Excerpt

Saturday 25 June 2011

Procrastination #2

I'm not entirely sure how I stumbled on this site - most likely when I was "researching" - but it's a doozy. And because it had me in absolute stitches, laughing out loud like a mad woman when I was trying to be quiet while the kitchen guys were installing my new kitchen, I wanted to share it with you, so you too can enjoy being looked at like you're nuts while laughing hysterically at a computer screen.

Warning: only click on the following link when you have time to procrastinate. You could lose hours on this (hours I say!).

Damn You Autocorrect

What's your favourite? And have you suffered from autocorrect syndrome yourself? Just quietly, my favourites are the ones where the other person tries to pay out the original gaff, but the words don't come out right either, making it one all-round confusing but funny-as-hell conversation. Enjoy!

Wednesday 15 June 2011

Finally, my craziness makes sense...

Every now and then I feel like my brain is empty (see my previous post for details of that awful affliction). But most of the time, I feel like my brain is in compete chaos. Ideas, stories and characters jostle to be heard and sometimes it's a fight to the death. I have been feeling pretty bad about not being able to concentrate on just one thing - feeling a little scatterbrained to be honest, starting work on one idea in the morning, only to be working on something completely different by the end of the day. Then I read this post over at the Kill Zone blog about Isaac Asimov, and it all made perfect sense. The story says that he worked on multiple projects at a time, and had several typewriters on the go at once, each with a different story in them, so he could work on whatever it was that took his fancy. When he was stuck on one, he got up, sat down at another typewriter and kept going on something different.

Data for analysis
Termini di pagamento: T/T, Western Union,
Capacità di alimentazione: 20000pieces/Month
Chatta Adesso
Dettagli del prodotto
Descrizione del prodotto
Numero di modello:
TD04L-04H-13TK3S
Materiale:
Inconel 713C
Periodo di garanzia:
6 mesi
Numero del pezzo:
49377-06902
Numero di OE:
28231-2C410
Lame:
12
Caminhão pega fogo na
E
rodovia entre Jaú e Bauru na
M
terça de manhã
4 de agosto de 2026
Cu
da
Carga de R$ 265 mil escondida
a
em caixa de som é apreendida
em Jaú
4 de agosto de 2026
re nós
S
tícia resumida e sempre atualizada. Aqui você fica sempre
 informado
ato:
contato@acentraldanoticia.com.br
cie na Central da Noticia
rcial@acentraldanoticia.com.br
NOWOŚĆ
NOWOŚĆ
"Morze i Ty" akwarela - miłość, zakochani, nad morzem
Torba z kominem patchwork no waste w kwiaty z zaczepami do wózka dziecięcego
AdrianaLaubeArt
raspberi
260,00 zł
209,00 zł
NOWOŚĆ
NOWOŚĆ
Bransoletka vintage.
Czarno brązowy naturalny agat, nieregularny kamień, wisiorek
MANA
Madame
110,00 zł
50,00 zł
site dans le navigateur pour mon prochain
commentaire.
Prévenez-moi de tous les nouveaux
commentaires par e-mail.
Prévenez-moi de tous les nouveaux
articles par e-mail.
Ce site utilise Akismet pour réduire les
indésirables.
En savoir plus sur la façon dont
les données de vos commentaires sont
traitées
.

Task prompt
Carry on the writing blog, starting right after its last sentence. The rows come from a different source than the writing blog.

Answer section
This appeals to me for a few reasons, but not least of which because it sounds just like me. I have several stories on the go at once, all in different stages of production. I find I can focus on finishing one WIP only once I am past the half-way-ish mark of the manuscript. Before that though, the plot is still percolating in my brain, and sometimes, when I've been working on, say, my children's fantasy for a few hours, my main character for my new YA novel will pop into my head with a new scene, so I must write it down before my brain gets a chance to filter it out. If I get on a roll with that one I just keep going with it until it peters out, and I go on to something else. I try not to jump around too much though, and try to spend a few hours or few thousand words on each project before skipping out and cheating with something different.
Several of my Support Crew think I'm totally crazy for working like this, and tell me that perhaps the reason I struggle with finishing any of my WIP is because I have too much on my plate. But the truth is, I am slowly working my way to the finish line with each of my WIPs, and as long as I'm going forward with something, I'm not treading water with anything.
It also allows me to not put too much pressure on myself to get something done, and so far I have managed to stave off writer's block pretty well using the Asimov method. I think writing is kind of like cooking - once you know the basics you work by feel. So once I get to the stage where I feel like a ms is starting to take off, I run with it. I know when I get on that roll and I can be cooped up for hours, days even, taking advantage of it. But I can just as easily be sitting on the lounge listening to music or watching a movie with a notepad beside me writing down plot-points or character traits or other notes about totally random WIP as I they pop into my head.
Sometimes, I feel like I have so many ideas running around in my brain, that if I don't get them down onto paper, they'll be lost forever - or they've annoyed me so much that I'll feel guilty working on my current WIP while trying to both ignore the new idea and not forget it. Sometimes I just think "hang it" and don't work on anything at all. I like to take a break from it all every now and then, especially when some distractions are just oo hard to get away from - like getting in a brand new kitchen, as is happening right this minute.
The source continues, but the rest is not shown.